What is expected: A set of records appears below. Print them all, word for word.

Segment Start: Material for this task

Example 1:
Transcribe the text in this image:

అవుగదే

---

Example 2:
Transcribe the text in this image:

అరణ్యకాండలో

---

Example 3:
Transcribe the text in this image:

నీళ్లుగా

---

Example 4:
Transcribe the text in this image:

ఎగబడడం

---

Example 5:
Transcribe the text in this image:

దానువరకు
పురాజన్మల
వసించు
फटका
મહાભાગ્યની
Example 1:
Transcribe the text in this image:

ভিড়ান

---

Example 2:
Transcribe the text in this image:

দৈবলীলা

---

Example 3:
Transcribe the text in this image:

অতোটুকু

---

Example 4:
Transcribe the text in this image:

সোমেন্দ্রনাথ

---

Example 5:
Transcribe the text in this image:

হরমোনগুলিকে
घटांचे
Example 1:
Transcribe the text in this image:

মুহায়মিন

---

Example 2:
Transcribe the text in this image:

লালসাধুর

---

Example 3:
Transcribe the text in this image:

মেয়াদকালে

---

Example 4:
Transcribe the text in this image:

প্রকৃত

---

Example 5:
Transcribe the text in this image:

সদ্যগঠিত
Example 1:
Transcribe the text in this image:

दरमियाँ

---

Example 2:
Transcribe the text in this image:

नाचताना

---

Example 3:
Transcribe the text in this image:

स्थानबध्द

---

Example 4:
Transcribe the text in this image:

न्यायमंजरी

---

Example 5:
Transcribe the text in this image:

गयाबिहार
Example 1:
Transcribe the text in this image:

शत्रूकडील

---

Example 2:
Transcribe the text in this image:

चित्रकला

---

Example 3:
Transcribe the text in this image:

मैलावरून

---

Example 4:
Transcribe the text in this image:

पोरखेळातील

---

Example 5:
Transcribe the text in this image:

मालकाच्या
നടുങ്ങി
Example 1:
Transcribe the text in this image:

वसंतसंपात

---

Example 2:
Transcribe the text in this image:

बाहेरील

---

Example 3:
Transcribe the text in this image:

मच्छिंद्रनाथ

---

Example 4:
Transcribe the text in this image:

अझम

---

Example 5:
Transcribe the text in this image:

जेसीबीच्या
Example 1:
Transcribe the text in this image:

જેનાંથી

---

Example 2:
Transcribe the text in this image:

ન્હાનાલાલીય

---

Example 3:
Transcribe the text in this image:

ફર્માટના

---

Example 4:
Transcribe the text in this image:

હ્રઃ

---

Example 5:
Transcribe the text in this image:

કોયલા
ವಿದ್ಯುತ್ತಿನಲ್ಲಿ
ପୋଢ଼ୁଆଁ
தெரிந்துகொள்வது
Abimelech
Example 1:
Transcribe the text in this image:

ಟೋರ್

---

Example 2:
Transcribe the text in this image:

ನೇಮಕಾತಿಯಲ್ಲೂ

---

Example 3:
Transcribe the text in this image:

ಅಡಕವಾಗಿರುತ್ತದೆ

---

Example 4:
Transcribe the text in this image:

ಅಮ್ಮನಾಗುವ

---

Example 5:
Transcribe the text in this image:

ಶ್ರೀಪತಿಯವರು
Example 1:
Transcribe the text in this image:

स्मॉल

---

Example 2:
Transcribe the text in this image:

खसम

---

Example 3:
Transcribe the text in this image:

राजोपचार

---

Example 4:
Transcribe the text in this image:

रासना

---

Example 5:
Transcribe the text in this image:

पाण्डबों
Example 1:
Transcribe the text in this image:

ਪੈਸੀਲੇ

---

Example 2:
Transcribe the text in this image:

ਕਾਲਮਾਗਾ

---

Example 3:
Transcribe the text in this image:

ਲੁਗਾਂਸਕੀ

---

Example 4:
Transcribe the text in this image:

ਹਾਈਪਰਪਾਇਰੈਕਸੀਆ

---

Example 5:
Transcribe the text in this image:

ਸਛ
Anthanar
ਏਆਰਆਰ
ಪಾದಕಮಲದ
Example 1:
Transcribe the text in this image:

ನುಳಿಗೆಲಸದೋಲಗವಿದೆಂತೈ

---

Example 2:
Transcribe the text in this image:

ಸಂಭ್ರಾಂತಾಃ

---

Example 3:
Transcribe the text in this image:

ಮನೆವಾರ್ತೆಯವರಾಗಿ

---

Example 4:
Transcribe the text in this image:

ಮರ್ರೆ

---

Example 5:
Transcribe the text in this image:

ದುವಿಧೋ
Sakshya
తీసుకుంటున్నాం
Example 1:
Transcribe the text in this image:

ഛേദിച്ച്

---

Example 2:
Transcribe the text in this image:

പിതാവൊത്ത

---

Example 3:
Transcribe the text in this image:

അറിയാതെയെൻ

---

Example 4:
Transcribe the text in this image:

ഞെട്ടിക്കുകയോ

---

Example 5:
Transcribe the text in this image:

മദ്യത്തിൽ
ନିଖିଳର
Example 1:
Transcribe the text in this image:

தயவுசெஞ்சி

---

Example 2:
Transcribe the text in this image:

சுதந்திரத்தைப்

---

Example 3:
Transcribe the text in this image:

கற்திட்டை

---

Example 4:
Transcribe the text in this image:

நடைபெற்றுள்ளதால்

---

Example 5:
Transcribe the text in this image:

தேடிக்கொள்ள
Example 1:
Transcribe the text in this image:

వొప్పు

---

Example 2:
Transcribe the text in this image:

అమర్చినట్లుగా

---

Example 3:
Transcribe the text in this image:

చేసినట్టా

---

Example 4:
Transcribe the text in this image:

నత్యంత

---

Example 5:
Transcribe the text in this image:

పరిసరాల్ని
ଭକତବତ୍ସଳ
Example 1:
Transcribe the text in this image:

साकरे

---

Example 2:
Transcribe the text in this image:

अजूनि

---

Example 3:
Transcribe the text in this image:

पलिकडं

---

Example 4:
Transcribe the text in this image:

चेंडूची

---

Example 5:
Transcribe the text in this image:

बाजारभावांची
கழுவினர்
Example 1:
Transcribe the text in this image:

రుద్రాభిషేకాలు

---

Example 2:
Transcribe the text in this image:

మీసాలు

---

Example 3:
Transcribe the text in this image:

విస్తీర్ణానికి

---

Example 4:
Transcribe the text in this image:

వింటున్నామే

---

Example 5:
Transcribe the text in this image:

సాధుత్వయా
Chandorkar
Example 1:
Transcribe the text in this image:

Segment End: Material for this task

Task output:
Example 1:
Transcribe the text in this image:

అవుగదే

---

Example 2:
Transcribe the text in this image:

అరణ్యకాండలో

---

Example 3:
Transcribe the text in this image:

నీళ్లుగా

---

Example 4:
Transcribe the text in this image:

ఎగబడడం

---

Example 5:
Transcribe the text in this image:

దానువరకు
పురాజన్మల
వసించు
फटका
મહાભાગ્યની
Example 1:
Transcribe the text in this image:

ভিড়ান

---

Example 2:
Transcribe the text in this image:

দৈবলীলা

---

Example 3:
Transcribe the text in this image:

অতোটুকু

---

Example 4:
Transcribe the text in this image:

সোমেন্দ্রনাথ

---

Example 5:
Transcribe the text in this image:

হরমোনগুলিকে
घटांचे
Example 1:
Transcribe the text in this image:

মুহায়মিন

---

Example 2:
Transcribe the text in this image:

লালসাধুর

---

Example 3:
Transcribe the text in this image:

মেয়াদকালে

---

Example 4:
Transcribe the text in this image:

প্রকৃত

---

Example 5:
Transcribe the text in this image:

সদ্যগঠিত
Example 1:
Transcribe the text in this image:

दरमियाँ

---

Example 2:
Transcribe the text in this image:

नाचताना

---

Example 3:
Transcribe the text in this image:

स्थानबध्द

---

Example 4:
Transcribe the text in this image:

न्यायमंजरी

---

Example 5:
Transcribe the text in this image:

गयाबिहार
Example 1:
Transcribe the text in this image:

शत्रूकडील

---

Example 2:
Transcribe the text in this image:

चित्रकला

---

Example 3:
Transcribe the text in this image:

मैलावरून

---

Example 4:
Transcribe the text in this image:

पोरखेळातील

---

Example 5:
Transcribe the text in this image:

मालकाच्या
നടുങ്ങി
Example 1:
Transcribe the text in this image:

वसंतसंपात

---

Example 2:
Transcribe the text in this image:

बाहेरील

---

Example 3:
Transcribe the text in this image:

मच्छिंद्रनाथ

---

Example 4:
Transcribe the text in this image:

अझम

---

Example 5:
Transcribe the text in this image:

जेसीबीच्या
Example 1:
Transcribe the text in this image:

જેનાંથી

---

Example 2:
Transcribe the text in this image:

ન્હાનાલાલીય

---

Example 3:
Transcribe the text in this image:

ફર્માટના

---

Example 4:
Transcribe the text in this image:

હ્રઃ

---

Example 5:
Transcribe the text in this image:

કોયલા
ವಿದ್ಯುತ್ತಿನಲ್ಲಿ
ପୋଢ଼ୁଆଁ
தெரிந்துகொள்வது
Abimelech
Example 1:
Transcribe the text in this image:

ಟೋರ್

---

Example 2:
Transcribe the text in this image:

ನೇಮಕಾತಿಯಲ್ಲೂ

---

Example 3:
Transcribe the text in this image:

ಅಡಕವಾಗಿರುತ್ತದೆ

---

Example 4:
Transcribe the text in this image:

ಅಮ್ಮನಾಗುವ

---

Example 5:
Transcribe the text in this image:

ಶ್ರೀಪತಿಯವರು
Example 1:
Transcribe the text in this image:

स्मॉल

---

Example 2:
Transcribe the text in this image:

खसम

---

Example 3:
Transcribe the text in this image:

राजोपचार

---

Example 4:
Transcribe the text in this image:

रासना

---

Example 5:
Transcribe the text in this image:

पाण्डबों
Example 1:
Transcribe the text in this image:

ਪੈਸੀਲੇ

---

Example 2:
Transcribe the text in this image:

ਕਾਲਮਾਗਾ

---

Example 3:
Transcribe the text in this image:

ਲੁਗਾਂਸਕੀ

---

Example 4:
Transcribe the text in this image:

ਹਾਈਪਰਪਾਇਰੈਕਸੀਆ

---

Example 5:
Transcribe the text in this image:

ਸਛ
Anthanar
ਏਆਰਆਰ
ಪಾದಕಮಲದ
Example 1:
Transcribe the text in this image:

ನುಳಿಗೆಲಸದೋಲಗವಿದೆಂತೈ

---

Example 2:
Transcribe the text in this image:

ಸಂಭ್ರಾಂತಾಃ

---

Example 3:
Transcribe the text in this image:

ಮನೆವಾರ್ತೆಯವರಾಗಿ

---

Example 4:
Transcribe the text in this image:

ಮರ್ರೆ

---

Example 5:
Transcribe the text in this image:

ದುವಿಧೋ
Sakshya
తీసుకుంటున్నాం
Example 1:
Transcribe the text in this image:

ഛേദിച്ച്

---

Example 2:
Transcribe the text in this image:

പിതാവൊത്ത

---

Example 3:
Transcribe the text in this image:

അറിയാതെയെൻ

---

Example 4:
Transcribe the text in this image:

ഞെട്ടിക്കുകയോ

---

Example 5:
Transcribe the text in this image:

മദ്യത്തിൽ
ନିଖିଳର
Example 1:
Transcribe the text in this image:

தயவுசெஞ்சி

---

Example 2:
Transcribe the text in this image:

சுதந்திரத்தைப்

---

Example 3:
Transcribe the text in this image:

கற்திட்டை

---

Example 4:
Transcribe the text in this image:

நடைபெற்றுள்ளதால்

---

Example 5:
Transcribe the text in this image:

தேடிக்கொள்ள
Example 1:
Transcribe the text in this image:

వొప్పు

---

Example 2:
Transcribe the text in this image:

అమర్చినట్లుగా

---

Example 3:
Transcribe the text in this image:

చేసినట్టా

---

Example 4:
Transcribe the text in this image:

నత్యంత

---

Example 5:
Transcribe the text in this image:

పరిసరాల్ని
ଭକତବତ୍ସଳ
Example 1:
Transcribe the text in this image:

साकरे

---

Example 2:
Transcribe the text in this image:

अजूनि

---

Example 3:
Transcribe the text in this image:

पलिकडं

---

Example 4:
Transcribe the text in this image:

चेंडूची

---

Example 5:
Transcribe the text in this image:

बाजारभावांची
கழுவினர்
Example 1:
Transcribe the text in this image:

రుద్రాభిషేకాలు

---

Example 2:
Transcribe the text in this image:

మీసాలు

---

Example 3:
Transcribe the text in this image:

విస్తీర్ణానికి

---

Example 4:
Transcribe the text in this image:

వింటున్నామే

---

Example 5:
Transcribe the text in this image:

సాధుత్వయా
Chandorkar
Example 1:
Transcribe the text in this image:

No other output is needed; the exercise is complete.